The Problem with Binding News and Prediction Markets
Polymarket and Kalshi are quickly making deals with news publishers, with potential implications for the regulation of prediction markets. It’s unclear how journalism wins.
Prediction markets—platforms where users can place wagers on the outcomes of future events —are suddenly all over the news. Every day we’re seeing headlines—allegations of insider trading, states accusing prediction markets of violating gambling laws, warnings about the “depravity economy.” We’re also seeing prediction markets’ efforts at becoming part of the news ecosystem. Since November of 2025, companies such as Polymarket and Kalshi have instigated a wave of partnership deals with publishers including CNN, CNBC, Dow Jones, and Yahoo Finance—as well as Substack—enabling publishers to integrate real-time betting data into their TV and digital coverage. (Kalshi is also reportedly in advanced talks with Fox Corp.) The markets are even courting independent journalists. “Of all the tech platforms and innovations to come round in the past two decades, prediction markets have been among the first to actively, from the get go, seek partnerships with news organizations,” Nik Usher, an associate professor of communication at the University of San Diego, pointed out in a Substack post.

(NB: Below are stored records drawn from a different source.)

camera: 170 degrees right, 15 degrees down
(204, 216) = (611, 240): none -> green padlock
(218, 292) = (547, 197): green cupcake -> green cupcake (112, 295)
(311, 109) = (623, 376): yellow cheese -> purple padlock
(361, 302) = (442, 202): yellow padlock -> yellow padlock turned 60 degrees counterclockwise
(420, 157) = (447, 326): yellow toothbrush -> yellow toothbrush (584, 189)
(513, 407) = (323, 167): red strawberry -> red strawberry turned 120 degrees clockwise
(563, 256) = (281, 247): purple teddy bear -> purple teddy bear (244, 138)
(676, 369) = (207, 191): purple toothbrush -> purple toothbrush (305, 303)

Are prediction markets supplemental or substitutional to news? Are they benefiting the information ecosystem at all? Polymarket and Kalshi frame their media partnerships as a boon for journalism. Polymarket has declared that “journalism is better when it’s backed by live markets.” Tarek Mansour, Kalshi CEO and cofounder, argued that partnering with his company can enable news outlets to help audiences better understand what may happen in the future. But the terms of their media deals are opaque. Beyond access to data, the value exchange—who is paying whom, how much, and for what, exactly—remains largely undisclosed. Polymarket and Kalshi did not respond to CJR’s request for comment for this piece.